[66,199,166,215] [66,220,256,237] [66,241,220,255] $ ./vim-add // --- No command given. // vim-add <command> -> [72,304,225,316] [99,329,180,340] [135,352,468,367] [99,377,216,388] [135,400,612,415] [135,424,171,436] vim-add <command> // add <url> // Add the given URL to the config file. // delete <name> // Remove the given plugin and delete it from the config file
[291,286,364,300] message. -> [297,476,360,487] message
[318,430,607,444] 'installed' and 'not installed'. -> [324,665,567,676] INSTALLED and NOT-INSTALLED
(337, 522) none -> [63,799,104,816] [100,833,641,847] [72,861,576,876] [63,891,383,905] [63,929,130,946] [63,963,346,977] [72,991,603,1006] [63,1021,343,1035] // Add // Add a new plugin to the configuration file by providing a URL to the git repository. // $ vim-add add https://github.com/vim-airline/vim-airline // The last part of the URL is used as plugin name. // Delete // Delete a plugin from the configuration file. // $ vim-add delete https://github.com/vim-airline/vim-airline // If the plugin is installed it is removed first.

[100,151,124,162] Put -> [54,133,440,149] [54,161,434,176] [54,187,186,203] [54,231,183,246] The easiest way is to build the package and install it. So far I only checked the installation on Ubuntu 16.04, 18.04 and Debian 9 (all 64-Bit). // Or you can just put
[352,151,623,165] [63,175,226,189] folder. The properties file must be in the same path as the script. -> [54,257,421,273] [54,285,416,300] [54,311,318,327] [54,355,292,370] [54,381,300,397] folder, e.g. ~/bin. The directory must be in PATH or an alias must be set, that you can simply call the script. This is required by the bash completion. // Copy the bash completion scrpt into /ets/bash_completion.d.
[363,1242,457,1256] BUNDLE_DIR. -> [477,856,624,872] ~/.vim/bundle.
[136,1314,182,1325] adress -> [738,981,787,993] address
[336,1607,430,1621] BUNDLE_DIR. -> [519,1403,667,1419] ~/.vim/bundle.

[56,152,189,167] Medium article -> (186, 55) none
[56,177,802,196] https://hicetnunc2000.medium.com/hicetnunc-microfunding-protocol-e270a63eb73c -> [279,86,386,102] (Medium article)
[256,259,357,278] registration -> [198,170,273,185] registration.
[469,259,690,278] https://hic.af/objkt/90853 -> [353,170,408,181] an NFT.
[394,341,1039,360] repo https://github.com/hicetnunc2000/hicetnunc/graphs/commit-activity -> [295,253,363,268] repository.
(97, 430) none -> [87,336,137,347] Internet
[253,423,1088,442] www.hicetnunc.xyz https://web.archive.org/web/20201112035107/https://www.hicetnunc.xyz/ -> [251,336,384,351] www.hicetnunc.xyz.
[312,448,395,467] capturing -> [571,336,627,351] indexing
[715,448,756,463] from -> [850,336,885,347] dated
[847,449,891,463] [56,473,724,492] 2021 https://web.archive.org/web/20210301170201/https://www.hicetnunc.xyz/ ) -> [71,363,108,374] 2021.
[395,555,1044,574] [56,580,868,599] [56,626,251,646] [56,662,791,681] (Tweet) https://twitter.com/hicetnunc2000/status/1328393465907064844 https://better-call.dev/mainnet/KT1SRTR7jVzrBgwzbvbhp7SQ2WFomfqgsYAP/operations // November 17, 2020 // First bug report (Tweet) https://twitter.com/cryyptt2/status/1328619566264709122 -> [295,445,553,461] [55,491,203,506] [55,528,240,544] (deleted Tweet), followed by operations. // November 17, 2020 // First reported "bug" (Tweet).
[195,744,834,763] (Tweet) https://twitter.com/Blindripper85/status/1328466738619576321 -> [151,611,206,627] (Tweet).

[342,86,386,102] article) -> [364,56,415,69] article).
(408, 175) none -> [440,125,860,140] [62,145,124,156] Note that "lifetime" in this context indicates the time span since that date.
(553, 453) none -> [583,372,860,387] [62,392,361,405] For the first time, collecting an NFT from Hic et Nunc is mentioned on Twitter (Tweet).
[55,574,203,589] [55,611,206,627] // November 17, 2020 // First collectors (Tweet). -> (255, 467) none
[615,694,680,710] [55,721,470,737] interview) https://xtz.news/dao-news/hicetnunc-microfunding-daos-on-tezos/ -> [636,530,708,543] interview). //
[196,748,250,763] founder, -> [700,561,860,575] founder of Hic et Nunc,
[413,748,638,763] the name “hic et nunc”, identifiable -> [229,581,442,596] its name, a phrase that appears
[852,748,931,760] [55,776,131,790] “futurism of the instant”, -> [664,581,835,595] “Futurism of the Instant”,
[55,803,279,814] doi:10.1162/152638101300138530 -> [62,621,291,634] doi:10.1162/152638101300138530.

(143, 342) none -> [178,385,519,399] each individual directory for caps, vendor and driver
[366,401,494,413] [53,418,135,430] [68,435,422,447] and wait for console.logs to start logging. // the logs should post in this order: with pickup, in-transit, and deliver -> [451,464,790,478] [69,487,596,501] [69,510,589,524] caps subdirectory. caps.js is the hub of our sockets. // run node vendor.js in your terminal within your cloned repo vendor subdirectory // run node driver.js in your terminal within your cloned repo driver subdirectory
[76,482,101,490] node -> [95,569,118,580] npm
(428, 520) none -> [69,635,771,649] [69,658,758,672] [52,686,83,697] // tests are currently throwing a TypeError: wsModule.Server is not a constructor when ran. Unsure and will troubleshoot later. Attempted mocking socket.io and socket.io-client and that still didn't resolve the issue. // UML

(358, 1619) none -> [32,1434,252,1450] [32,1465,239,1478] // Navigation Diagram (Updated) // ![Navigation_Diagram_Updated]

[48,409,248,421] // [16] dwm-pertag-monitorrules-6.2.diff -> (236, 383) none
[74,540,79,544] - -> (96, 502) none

* **PROBLEM DETAILS**: Retype every line above with nothing changed.

* **ANSWER SPACE**:
[66,199,166,215] [66,220,256,237] [66,241,220,255] $ ./vim-add // --- No command given. // vim-add <command> -> [72,304,225,316] [99,329,180,340] [135,352,468,367] [99,377,216,388] [135,400,612,415] [135,424,171,436] vim-add <command> // add <url> // Add the given URL to the config file. // delete <name> // Remove the given plugin and delete it from the config file
[291,286,364,300] message. -> [297,476,360,487] message
[318,430,607,444] 'installed' and 'not installed'. -> [324,665,567,676] INSTALLED and NOT-INSTALLED
(337, 522) none -> [63,799,104,816] [100,833,641,847] [72,861,576,876] [63,891,383,905] [63,929,130,946] [63,963,346,977] [72,991,603,1006] [63,1021,343,1035] // Add // Add a new plugin to the configuration file by providing a URL to the git repository. // $ vim-add add https://github.com/vim-airline/vim-airline // The last part of the URL is used as plugin name. // Delete // Delete a plugin from the configuration file. // $ vim-add delete https://github.com/vim-airline/vim-airline // If the plugin is installed it is removed first.

[100,151,124,162] Put -> [54,133,440,149] [54,161,434,176] [54,187,186,203] [54,231,183,246] The easiest way is to build the package and install it. So far I only checked the installation on Ubuntu 16.04, 18.04 and Debian 9 (all 64-Bit). // Or you can just put
[352,151,623,165] [63,175,226,189] folder. The properties file must be in the same path as the script. -> [54,257,421,273] [54,285,416,300] [54,311,318,327] [54,355,292,370] [54,381,300,397] folder, e.g. ~/bin. The directory must be in PATH or an alias must be set, that you can simply call the script. This is required by the bash completion. // Copy the bash completion scrpt into /ets/bash_completion.d.
[363,1242,457,1256] BUNDLE_DIR. -> [477,856,624,872] ~/.vim/bundle.
[136,1314,182,1325] adress -> [738,981,787,993] address
[336,1607,430,1621] BUNDLE_DIR. -> [519,1403,667,1419] ~/.vim/bundle.

[56,152,189,167] Medium article -> (186, 55) none
[56,177,802,196] https://hicetnunc2000.medium.com/hicetnunc-microfunding-protocol-e270a63eb73c -> [279,86,386,102] (Medium article)
[256,259,357,278] registration -> [198,170,273,185] registration.
[469,259,690,278] https://hic.af/objkt/90853 -> [353,170,408,181] an NFT.
[394,341,1039,360] repo https://github.com/hicetnunc2000/hicetnunc/graphs/commit-activity -> [295,253,363,268] repository.
(97, 430) none -> [87,336,137,347] Internet
[253,423,1088,442] www.hicetnunc.xyz https://web.archive.org/web/20201112035107/https://www.hicetnunc.xyz/ -> [251,336,384,351] www.hicetnunc.xyz.
[312,448,395,467] capturing -> [571,336,627,351] indexing
[715,448,756,463] from -> [850,336,885,347] dated
[847,449,891,463] [56,473,724,492] 2021 https://web.archive.org/web/20210301170201/https://www.hicetnunc.xyz/ ) -> [71,363,108,374] 2021.
[395,555,1044,574] [56,580,868,599] [56,626,251,646] [56,662,791,681] (Tweet) https://twitter.com/hicetnunc2000/status/1328393465907064844 https://better-call.dev/mainnet/KT1SRTR7jVzrBgwzbvbhp7SQ2WFomfqgsYAP/operations // November 17, 2020 // First bug report (Tweet) https://twitter.com/cryyptt2/status/1328619566264709122 -> [295,445,553,461] [55,491,203,506] [55,528,240,544] (deleted Tweet), followed by operations. // November 17, 2020 // First reported "bug" (Tweet).
[195,744,834,763] (Tweet) https://twitter.com/Blindripper85/status/1328466738619576321 -> [151,611,206,627] (Tweet).

[342,86,386,102] article) -> [364,56,415,69] article).
(408, 175) none -> [440,125,860,140] [62,145,124,156] Note that "lifetime" in this context indicates the time span since that date.
(553, 453) none -> [583,372,860,387] [62,392,361,405] For the first time, collecting an NFT from Hic et Nunc is mentioned on Twitter (Tweet).
[55,574,203,589] [55,611,206,627] // November 17, 2020 // First collectors (Tweet). -> (255, 467) none
[615,694,680,710] [55,721,470,737] interview) https://xtz.news/dao-news/hicetnunc-microfunding-daos-on-tezos/ -> [636,530,708,543] interview). //
[196,748,250,763] founder, -> [700,561,860,575] founder of Hic et Nunc,
[413,748,638,763] the name “hic et nunc”, identifiable -> [229,581,442,596] its name, a phrase that appears
[852,748,931,760] [55,776,131,790] “futurism of the instant”, -> [664,581,835,595] “Futurism of the Instant”,
[55,803,279,814] doi:10.1162/152638101300138530 -> [62,621,291,634] doi:10.1162/152638101300138530.

(143, 342) none -> [178,385,519,399] each individual directory for caps, vendor and driver
[366,401,494,413] [53,418,135,430] [68,435,422,447] and wait for console.logs to start logging. // the logs should post in this order: with pickup, in-transit, and deliver -> [451,464,790,478] [69,487,596,501] [69,510,589,524] caps subdirectory. caps.js is the hub of our sockets. // run node vendor.js in your terminal within your cloned repo vendor subdirectory // run node driver.js in your terminal within your cloned repo driver subdirectory
[76,482,101,490] node -> [95,569,118,580] npm
(428, 520) none -> [69,635,771,649] [69,658,758,672] [52,686,83,697] // tests are currently throwing a TypeError: wsModule.Server is not a constructor when ran. Unsure and will troubleshoot later. Attempted mocking socket.io and socket.io-client and that still didn't resolve the issue. // UML

(358, 1619) none -> [32,1434,252,1450] [32,1465,239,1478] // Navigation Diagram (Updated) // ![Navigation_Diagram_Updated]

[48,409,248,421] // [16] dwm-pertag-monitorrules-6.2.diff -> (236, 383) none
[74,540,79,544] - -> (96, 502) none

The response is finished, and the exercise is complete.